Gwynne Dyer: Obama, China and the Climate

Local News
PRESIDENT Barack Obama’s Asian trip has been on the political calendar for many months.

PRESIDENT Barack Obama’s Asian trip has been on the political calendar for many months.

So has the climate summit at Copenhagen in December. And I strongly suspect that Obama’s people originally planned to announce a US-Chinese deal on climate during his three-day visit to China this week, so he could take it with him to Copenhagen as the template for a broader deal between all the “old rich” countries and the rapidly developing ones.

 

The Chinese leadership is ready for this deal, because it is very frightened by the prospect of climate change. China gets hit harder and earlier than most countries by global warming, and the risk of political destabilisation is real. All Beijing needed was a serious commitment to emission cuts by the US and the deal would have been done.

It would have been a bold deal in which the US acknowledged that the old industrialised countries have to take deep cuts in greenhouse gas emissions up front, because they are the ones who created the current crisis by burning fossil fuels for 200 years. They didn’t mean any harm by it, but they did it, and they are rich because they did it.

Rapidly developing countries like China, India, and Brazil, on the other hand, have only recently begun to pump out carbon dioxide on a large scale.
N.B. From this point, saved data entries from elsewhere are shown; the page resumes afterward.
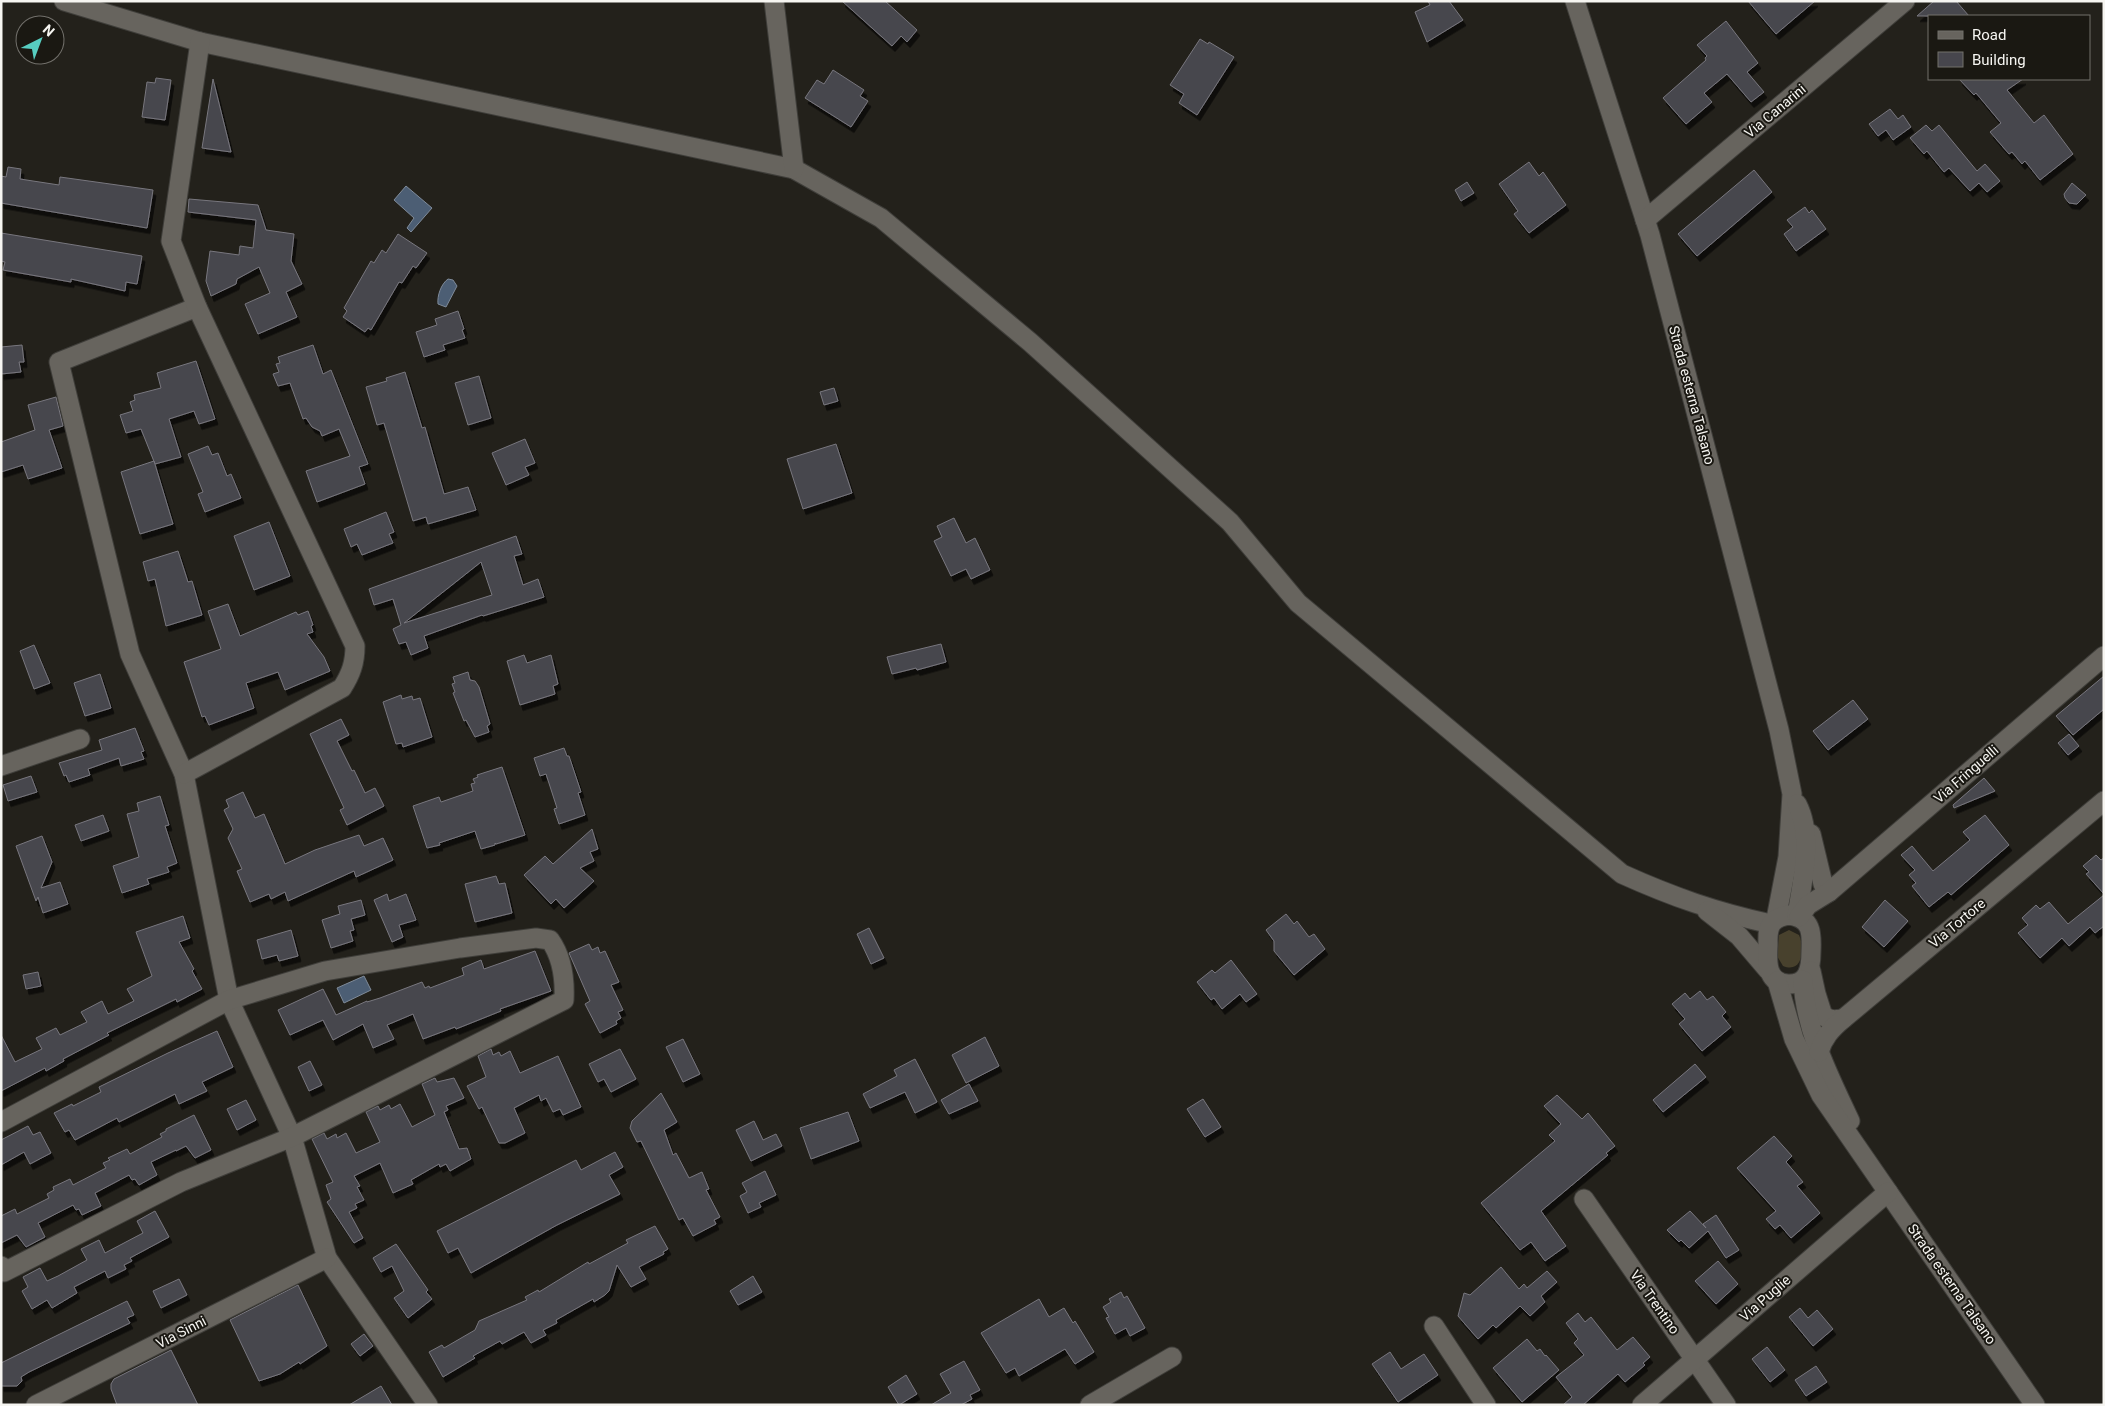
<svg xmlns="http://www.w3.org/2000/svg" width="2105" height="1406" font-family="Roboto,sans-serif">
<defs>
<filter id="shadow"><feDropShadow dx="3" dy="5.5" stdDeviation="0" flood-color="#0009"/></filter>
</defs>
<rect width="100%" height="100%" fill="#23211b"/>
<path fill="#48412d" d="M1789 930 1799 935C1805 948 1803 974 1783 966L1777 956 1779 935Z"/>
<g fill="#4c5e74" stroke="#7f8b9a">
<path d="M406 186 432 208 411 232 407 228 414 218 394 200Z"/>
<path d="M448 279 453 280 457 286 446 307 438 304C437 296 441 284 448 279Z"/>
<path d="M364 976 371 990 344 1003 337 988Z"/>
</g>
<g fill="#47464d" stroke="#78777e" fill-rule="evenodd" filter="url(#shadow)">
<path d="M842 1H885L917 30 907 42 901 36 892 46Z"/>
<path d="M1428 1H1449L1463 20 1427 42 1415 12 1430 5Z"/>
<path d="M1748 1H1815L1776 34Z"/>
<path d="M1934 1H1956L1969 16H1917Z"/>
<path d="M1726 21 1758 63 1747 72 1764 92 1751 102 1727 74 1704 93 1712 102 1686 124 1663 98 1706 60 1705 58 1707 56 1697 45Z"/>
<path d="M1200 39 1208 44 1209 42 1234 57 1197 115 1179 103 1184 94 1170 85Z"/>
<path d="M833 70 864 90 860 96 868 101 851 127 805 98 817 80 824 84Z"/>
<path d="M156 78 171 80 165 120 142 117 147 82 155 83Z"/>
<path d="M213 79 231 152 202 148Z"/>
<path d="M1959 79H2023L2007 90 2034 123 2044 115 2073 154 2040 180 2025 161 2022 164 2012 152 2009 154 1990 132 2001 123 1976 93 1974 95Z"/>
<path d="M1890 109 1898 119 1903 115 1911 127 1893 140 1886 130 1878 136 1869 124Z"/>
<path d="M1926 125 1932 131 1939 125 1977 171 1985 164 2000 181 1987 192 1979 183 1970 191 1949 168 1944 172 1927 151 1924 154 1910 138Z"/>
<path d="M1529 162 1539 176 1543 172 1566 205 1529 233 1514 214 1518 211 1499 184Z"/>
<path d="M8 167 21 169 20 179 59 185 60 177 153 190 147 228 1 203V176L6 177Z"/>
<path d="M1754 170 1772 192 1697 256 1678 234Z"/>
<path d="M1467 182 1474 193 1461 201 1455 190Z"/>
<path d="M2072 183 2086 195 2077 204 2069 203 2065 198 2064 194Z"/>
<path d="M189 199 258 205 266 230 294 234 291 261 302 284 286 292 297 317 258 334 245 304 270 293 259 267 237 279 236 284 211 296 206 281 210 251 239 255 240 246 253 248 256 220 188 212Z"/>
<path d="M1805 207 1809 213 1812 210 1826 229 1796 251 1784 234 1793 227 1787 220Z"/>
<path d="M1 233 142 256 137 284 126 282 125 291 71 279V282L3 270 5 262 1 261Z"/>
<path d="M398 234 427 253 416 268 413 266 402 283 399 282 371 330 368 328 365 332 343 317 347 311 344 308 371 261 374 263 382 250 386 253Z"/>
<path d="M458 311 464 329 462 330 465 338 443 345 445 350 424 357 416 332 437 325 435 319Z"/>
<path d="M22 345 24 362H19L21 372 1 374V347Z"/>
<path d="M313 345 323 374 331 370 368 464 359 467 365 484 317 502 306 471 350 456 339 429 322 436 320 431 312 427 306 418 303 419 290 383 278 386 273 374 279 372 276 364 280 363 278 357Z"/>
<path d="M196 361 215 419 199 424 194 411 169 419 181 457 155 464 141 429 126 433 120 415 133 411 130 402 135 400 134 395 161 388 157 373Z"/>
<path d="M405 372 422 428 425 427 444 494 468 487 476 510 428 524 426 517 413 521 384 423 377 425 366 387 387 381 386 378Z"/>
<path d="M479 376 491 418 468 425 455 383Z"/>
<path d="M834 388 838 401 824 405 820 392Z"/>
<path d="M56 397 63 426 49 430 62 468 28 479 23 465 1 472V442L35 430 28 405Z"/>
<path d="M525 439 535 463 525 467 529 475 506 485 492 453Z"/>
<path d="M836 444 852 493 803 509 787 459Z"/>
<path d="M208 446 212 455 218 453 227 476 231 474 241 498 205 512 198 494 203 492 188 454Z"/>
<path d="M154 461 173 524 140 534 121 472Z"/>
<path d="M386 512 394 532 389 534 393 543 362 555 357 544 351 547 344 529Z"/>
<path d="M954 518 966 543 975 538 990 570 971 579 966 569 951 576 934 541 942 537 937 526Z"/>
<path d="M269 522 290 576 254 590 234 536Z"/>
<path d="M516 536 522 554 514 556 523 585 538 579 544 597 483 616 482 615 424 636 428 648 411 655 406 642 399 644 393 629 401 625 393 599 374 605 369 589ZM481 562 492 595 404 623Z"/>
<path d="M178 551 188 582 192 581 202 615 166 626 155 579 148 581 143 562Z"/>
<path d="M228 604 240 636 296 612 298 615 308 611 313 625 311 626 313 632 307 634 324 657 330 671 285 690 278 672 246 683 254 708 209 725 205 716 202 717 184 662 221 649 208 611Z"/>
<path d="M941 644 946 662 917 670 916 668 892 674 887 657Z"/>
<path d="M34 645 50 683 34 689 20 651Z"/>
<path d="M524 655 527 663 551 655 558 684 553 686 555 694 520 705 507 661Z"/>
<path d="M468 672 470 680 475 681 479 687 490 724 487 726 489 732 475 737 466 720 464 721 453 693 455 692 452 684 455 683 453 677Z"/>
<path d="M100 674 111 708 85 716 74 683Z"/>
<path d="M2104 676V709L2073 735 2056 716Z"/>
<path d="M401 695 402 699 412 696 413 700 420 698 432 737 403 747 402 743 396 744 383 702Z"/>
<path d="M1853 700 1868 719 1828 750 1813 731Z"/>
<path d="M341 719 349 735 337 741 352 771 354 770 365 793 375 788 384 806 347 825 340 810 344 808 310 734Z"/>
<path d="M135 728 144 751 141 752 144 759 121 766 119 758 88 769 90 775 69 782 66 775 64 776 59 763 102 750 99 740Z"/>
<path d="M2069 734 2079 746 2068 755 2058 743Z"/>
<path d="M564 748 567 756H569L581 792 578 793 585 815 559 824 554 809 557 808 546 774 540 776 534 758Z"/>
<path d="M502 767 525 835 496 844 495 843V845L481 849 475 831 439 843 440 845 427 848 413 806 439 797 441 802 473 791 471 784 475 783 473 779 478 777 477 775Z"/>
<path d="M31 776 37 792 8 801 3 785Z"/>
<path d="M1984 778 1995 791 1954 808 1953 805Z"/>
<path d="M243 792 255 818 264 814 285 864 315 850 359 835 364 846 383 838 393 860 356 877 354 871 288 901 285 892 271 899 269 894 250 902 237 871 242 869 228 838 233 829 224 810 229 807 226 800Z"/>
<path d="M160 796 169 825 165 826 177 863 167 867 169 872 147 879 149 884 122 893 113 866 139 857 127 814 139 811 137 803Z"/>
<path d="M103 815 109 831 81 841 75 825Z"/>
<path d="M1985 815 2009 845 1951 895 1948 892 1929 907 1912 886 1916 883 1909 875 1915 870 1901 855 1912 846 1933 871 1970 840 1963 832Z"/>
<path d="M592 829 598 849 590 852 594 861 580 868 594 881 564 908 556 899 551 904 524 875 545 856 553 864Z"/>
<path d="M42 836 52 862 41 888 60 882 68 904 43 913 38 897 36 901 16 846Z"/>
<path d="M2096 855 2101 860 2104 858V894L2086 874 2089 872 2083 866Z"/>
<path d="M496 876 499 884 505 883 512 913 475 922 465 884Z"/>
<path d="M387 894 389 901 406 894 416 920 399 925 403 937 392 942 374 900Z"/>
<path d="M2104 895V926L2095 933 2090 927 2069 946 2062 938 2040 958 2018 933 2028 925 2022 918 2036 905 2040 909 2049 902 2068 924Z"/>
<path d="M361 900 365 915 351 919 354 930 350 931 353 941 331 948 322 920 340 914 338 906Z"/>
<path d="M1885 900 1908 921 1884 947 1862 927Z"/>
<path d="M1286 914 1294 924 1297 921 1309 937 1314 934 1325 949 1294 975 1274 951V941L1266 930Z"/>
<path d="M183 916 190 938 179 942 194 969 192 971 202 989 177 1002 176 999 107 1033 109 1035 63 1059 64 1061 46 1071 45 1068 1 1091V1035L15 1062 42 1049 36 1038 56 1028 60 1035 87 1022 81 1012 102 1001 108 1014 134 1001 127 989 152 976 136 932Z"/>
<path d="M869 928 884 958 871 964 857 934Z"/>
<path d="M291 930 298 956 279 961 277 955 262 959 257 940Z"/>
<path d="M589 944 592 950 598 947 600 953 605 951 619 982 611 985 623 1010 618 1012 621 1018 616 1021 617 1024 600 1033 585 1004 590 1001 569 953Z"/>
<path d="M535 951 551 991 500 1009 501 1011 456 1029 455 1027 423 1039 413 1014 387 1025 394 1039 373 1048 363 1024 333 1040 323 1020 290 1035 278 1010 323 989 336 1015 367 1001V1002L380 998 422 982 425 988 429 986 430 988 464 975 462 968 481 960 484 969Z"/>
<path d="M1231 960 1257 994 1246 1002 1240 994 1222 1009 1214 998 1211 1000 1197 982 1212 970 1215 973Z"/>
<path d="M38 972 41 986 26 989 23 975Z"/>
<path d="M1700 991 1707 1000 1713 996 1726 1012 1722 1016 1731 1027 1702 1051 1679 1024 1685 1019 1672 1004 1685 993 1690 999Z"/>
<path d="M217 1031 233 1067 202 1082 207 1091 179 1104 175 1094 119 1122 117 1118 75 1140 69 1130 65 1132 54 1113 72 1104 73 1106 101 1092 99 1087 168 1053Z"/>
<path d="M985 1037 999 1066 966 1083 952 1055Z"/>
<path d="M683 1039 700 1074 683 1082 666 1047Z"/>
<path d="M491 1049 493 1055 499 1052 501 1056 510 1051 520 1073 558 1056 581 1107 563 1115 560 1109 553 1112 546 1098 541 1101 539 1095 514 1108 525 1133 505 1143H499L482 1107 479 1109 467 1086 486 1077 478 1056Z"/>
<path d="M620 1049 636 1079 611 1092 604 1079 598 1082 589 1064Z"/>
<path d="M915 1059 937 1102 915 1113 905 1092 870 1108 863 1094 897 1076 894 1070Z"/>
<path d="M310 1061 322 1085 309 1091 298 1067Z"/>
<path d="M1695 1064 1706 1077 1663 1112 1653 1100Z"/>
<path d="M435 1078 437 1082 454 1078 464 1098 446 1106 448 1110 444 1112 459 1149 467 1148 471 1159 450 1171 446 1164 440 1167 439 1164 411 1180 413 1184 393 1193 380 1163 354 1176 360 1186 357 1187 364 1200 355 1204 357 1208 349 1212 363 1238 354 1243 327 1202 331 1199 326 1185 333 1182 312 1139 324 1133 327 1139 336 1134 337 1138 346 1133 356 1153 380 1142 366 1112 378 1106 380 1110 389 1105 391 1109 400 1104 412 1127 435 1115 422 1084Z"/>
<path d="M969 1084 978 1101 949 1114 941 1100Z"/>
<path d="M661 1093 677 1122 664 1130 673 1155 676 1153 689 1178 702 1172 709 1189 706 1190 720 1217 714 1220 716 1224 693 1236 683 1218 679 1220 641 1141 637 1142 630 1128 632 1121Z"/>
<path d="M1557 1095 1582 1119 1588 1113 1615 1146 1606 1153 1608 1155 1541 1211 1566 1246 1545 1261 1531 1242 1520 1250 1481 1203 1555 1141 1549 1135 1561 1124 1544 1106Z"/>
<path d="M1203 1099 1221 1127 1205 1137 1187 1109Z"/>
<path d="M246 1100 256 1120 237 1130 227 1109Z"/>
<path d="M848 1112 859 1141 811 1159 800 1128Z"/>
<path d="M194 1115 211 1150 195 1158 186 1146 176 1151V1150L151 1162 157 1175 139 1185 135 1179 132 1180 129 1175 95 1193 101 1206 82 1215 79 1209 76 1210 73 1205 38 1223 45 1237 26 1247 17 1235 1 1243V1216L15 1209 17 1214 49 1198 47 1194 54 1190 53 1187 70 1179 73 1185 106 1168 103 1163 110 1160 108 1158 127 1149 130 1154 162 1137 160 1134 166 1131V1129Z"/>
<path d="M754 1121 763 1140 776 1134 782 1146 751 1161 736 1130Z"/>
<path d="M28 1126 33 1135 40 1132 51 1153 30 1164 24 1152 1 1165V1140Z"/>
<path d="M1774 1136 1792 1156 1786 1162 1803 1182 1797 1186 1820 1213 1791 1238 1780 1225 1775 1229 1766 1219 1776 1211 1737 1168Z"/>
<path d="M615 1152 623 1167 609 1175 620 1194 557 1225 471 1273 458 1248 448 1253 437 1231 576 1160 581 1170Z"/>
<path d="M765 1171 776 1195 759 1203 761 1207 748 1213 740 1196 747 1192 742 1183Z"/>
<path d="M155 1211 169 1237 130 1258 132 1261 124 1265 126 1269 108 1278 105 1271 74 1287 77 1293 52 1308 47 1300 32 1309 22 1291 28 1287 23 1277 40 1268 47 1281 58 1276 87 1260 81 1249 99 1240 105 1253 143 1233 137 1221Z"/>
<path d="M1690 1211 1706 1228 1703 1224 1716 1215 1739 1250 1726 1258 1708 1231 1689 1248 1681 1240 1679 1242 1667 1230Z"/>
<path d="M655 1226 668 1249 663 1252 664 1254 639 1267 646 1279 631 1287 617 1265 609 1291 605 1295 594 1302 593 1299 556 1320 557 1323 543 1330 546 1335 531 1343 524 1332 502 1344 500 1341 473 1356 475 1358 443 1377 429 1352 442 1345 444 1348 475 1330 479 1321 527 1300 525 1297 538 1290 539 1292 588 1262 589 1264 628 1243 626 1240Z"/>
<path d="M396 1244 428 1290 426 1292 432 1299 408 1318 394 1298 404 1291 392 1266 381 1272 373 1258Z"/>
<path d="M1718 1261 1738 1284 1716 1304 1695 1281Z"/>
<path d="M1501 1267 1519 1289 1524 1284 1527 1288 1547 1271 1557 1282 1541 1296 1545 1302 1530 1316 1520 1306 1496 1328 1493 1325 1478 1339 1458 1316 1464 1293 1470 1295Z"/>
<path d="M753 1276 762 1292 738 1305 730 1291Z"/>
<path d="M179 1279 187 1295 161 1308 153 1291Z"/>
<path d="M298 1285 327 1346 300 1364 299 1362 280 1374 259 1381 230 1320Z"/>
<path d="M1121 1292 1124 1298 1127 1296 1145 1328 1130 1336 1126 1328 1115 1334 1106 1318 1109 1317 1103 1307 1111 1302 1109 1299Z"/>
<path d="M1039 1299 1049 1317 1064 1308 1073 1323 1075 1321 1094 1352 1075 1364 1065 1349 1019 1376 1015 1368 1006 1373 981 1333Z"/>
<path d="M127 1301 134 1315 127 1318 130 1323 29 1372 21 1377 22 1381 17 1386H1V1363Z"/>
<path d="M1800 1308 1808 1318 1817 1310 1833 1329 1813 1346 1789 1317Z"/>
<path d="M1578 1313 1585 1322 1591 1317 1617 1350 1633 1337 1650 1357 1643 1363 1645 1365 1625 1382 1618 1374 1583 1405H1563L1572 1397 1556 1377 1584 1355 1574 1343 1578 1339 1566 1323Z"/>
<path d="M364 1334 373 1346 360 1356 351 1344Z"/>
<path d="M1527 1339 1537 1351 1540 1349 1545 1356 1546 1355 1559 1370 1522 1402 1493 1368Z"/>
<path d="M1767 1347 1785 1370 1770 1382 1752 1359Z"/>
<path d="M171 1350 198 1405H117L111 1389V1384L114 1379Z"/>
<path d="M1390 1352 1401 1369 1424 1354 1438 1375 1398 1402 1372 1364Z"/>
<path d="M964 1361 980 1390 970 1395 972 1399 961 1405H931L951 1393 940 1374Z"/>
<path d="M1816 1366 1827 1382 1806 1396 1795 1380Z"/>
<path d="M906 1375 917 1394 899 1405 888 1387Z"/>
<path d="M381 1386 392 1405H349Z"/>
</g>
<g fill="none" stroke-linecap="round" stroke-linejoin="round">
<g stroke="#3f3e3a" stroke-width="21">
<g id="minor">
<path d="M64 1 200 42 794 169 881 218 1030 342 1230 522 1298 603 1622 874C1673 897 1716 912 1771 924"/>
<path d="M774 1 794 169"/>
<path d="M1575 1 1650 235 1779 730 1792 794 1788 857 1776 919"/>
<path d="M1645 220 1905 1"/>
<path d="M197 307 59 362 130 654 184 774 229 1000 292 1137 327 1258 428 1405"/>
<path d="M1 766 80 739"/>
<path d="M184 774 342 688C351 674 355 663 355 646L197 307 171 241 200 42"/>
<path d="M1811 834 1823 884 1829 892"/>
<path d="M1707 911 1739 936 1768 970"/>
<path d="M1789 915C1812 918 1812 933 1811 952 1811 968 1808 985 1788 984 1766 983 1767 961 1768 945 1768 937 1767 930 1772 923 1776 918 1782 916 1789 915Z"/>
<path d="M1797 916C1802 881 1814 837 1797 804"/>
<path d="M1799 917 1808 905 1829 892 2104 656"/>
<path d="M1811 971 1816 994 1823 1016 1832 1020 1843 1019"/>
<path d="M1803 980C1805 1030 1829 1076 1850 1121"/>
<path d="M1777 981 1794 1039 1821 1095 2035 1405"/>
<path d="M1819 1052C1823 1038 1831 1029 1843 1019L2104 801"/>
<path d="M1 1122 229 1000 325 971 460 948 536 938 550 940C562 957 565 980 564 1000L292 1137 181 1182 4 1272 1 1266"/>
<path d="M1584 1199 1726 1405"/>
<path d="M1434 1326 1486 1405"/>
<path d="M36 1405 327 1258"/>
<path d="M1090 1405 1172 1357"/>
<path d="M1642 1405 1888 1192"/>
</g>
</g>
<use href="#minor" stroke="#67645e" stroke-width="19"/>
</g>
<g text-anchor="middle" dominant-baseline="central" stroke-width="4" stroke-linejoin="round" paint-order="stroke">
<g font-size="14" fill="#f6f5f1" stroke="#1a1812">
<text transform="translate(1775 111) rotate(-40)">Via Canarini</text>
<text transform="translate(1692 395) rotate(75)">Strada esterna Talsano</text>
<text transform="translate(1966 774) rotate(-41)">Via Fringuelli</text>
<text transform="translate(1957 923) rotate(-40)">Via Tortore</text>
<text transform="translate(1952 1284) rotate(55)">Strada esterna Talsano</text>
<text transform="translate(1765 1298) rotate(-41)">Via Puglie</text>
<text transform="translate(1655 1302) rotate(55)">Via Trentino</text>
<text transform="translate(181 1332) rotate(-27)">Via Sinni</text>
</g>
</g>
<rect width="2105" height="1406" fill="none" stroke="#f6f5f1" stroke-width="5"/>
<rect x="1928" y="15" width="162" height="65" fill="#1a1812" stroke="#72706b"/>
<rect x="1938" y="31" width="25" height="8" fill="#67645e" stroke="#72706b"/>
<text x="1972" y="40" font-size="15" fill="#f6f5f1">Road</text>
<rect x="1938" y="52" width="25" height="15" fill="#47464d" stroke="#72706b"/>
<text x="1972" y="65" font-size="15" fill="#f6f5f1">Building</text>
<g transform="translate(40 40) rotate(42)"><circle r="24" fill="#1a1812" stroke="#72706b"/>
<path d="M0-4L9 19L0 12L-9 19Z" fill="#57cec1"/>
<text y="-8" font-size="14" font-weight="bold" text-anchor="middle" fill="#f6f5f1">N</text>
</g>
</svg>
So they would only be required to cap their emissions at the present level or somewhere close to it.

Since the developing countries are not willing to stay poor, they must still be allowed to go on growing their economies even after they agree to cap their emissions.

That means they will need a lot more energy, but none of it can come from fossil fuels if they are to stay under the cap. It must come from wind farms or solar arrays or nuclear plants, all of which are more expensive than cheap and dirty coal-fired power plants.

So who pays the difference? The rich countries do, or at least they pay for a lot of the difference, because it is they who created the conditions in which newly industrialising countries must install expensive clean power rather than the dirty power that the rich countries themselves used to climb the ladder long ago.

If the US and China had gone to Copenhagen next month with that deal in hand, everybody else might have climbed aboard, but that’s not going to happen. The political timetable in the US got in the way. After eight years of denial and obstruction on climate issues under the Bush administration, even the Chinese need a solid US commitment on emission cuts before they sign a climate deal, and Obama cannot yet deliver that.

It is taking much longer than the Obama administration thought to get major legislation through Congress. Even if the health-care legislation finally passes in a form that more or less fulfils Obama’s hopes for it, that will mean that he only got two major pieces of new legislation out of the Congress in 2009. (The other was the US$787 billion stimulus package to fight the recession.)

Congress will not pass legislation imposing cuts on greenhouse gas emissions in the US this year, so Obama goes to Beijing empty-handed. The Chinese will not deliver on their part of the deal until they are sure that Obama can deliver on his part. So the world’s two largest emitters, the US and China, will arrive in Copenhagen next month without having made any official commitment to curb their emissions.

With no bilateral US-Chinese deal to serve as a framework for a wider agreement, the Copenhagen conference is very unlikely to succeed. How upset should we be about that?

If failure this December means permanent failure, then we should be very upset indeed, but the problem is one of scheduling, not of bad intentions. Given another six months or so, Obama will probably succeed in getting Congress to agree to serious cuts in US greenhouse-gas emissions.

The cuts will not be as deep as he wants, or as much as the other developed countries are willing to make, but they will probably be enough to resurrect a US-Chinese deal. It would have been much better, therefore, if the climate conference had been scheduled for December 2010, but nobody knew that at the time.

The best thing to do now would be to postpone the Copenhagen meeting for a year, but it has become a diplomatic juggernaut that cannot be stopped. The next-best thing is to ensure that it fails now, leaving the way open for a follow-on conference that revisits the issue in 12 or 18 months’ time with a much better chance of success.

The best is often the enemy of the good, but patching together an inadequate climate treaty at Copenhagen just to avoid the stigma of failure would repeat the mistake of 1997, when the botched Kyoto accord locked the world into an unambitious climate policy for 15 years. If the problem lies mainly in the political timetable in the US — and it does — then just change the international schedule to deal with that reality.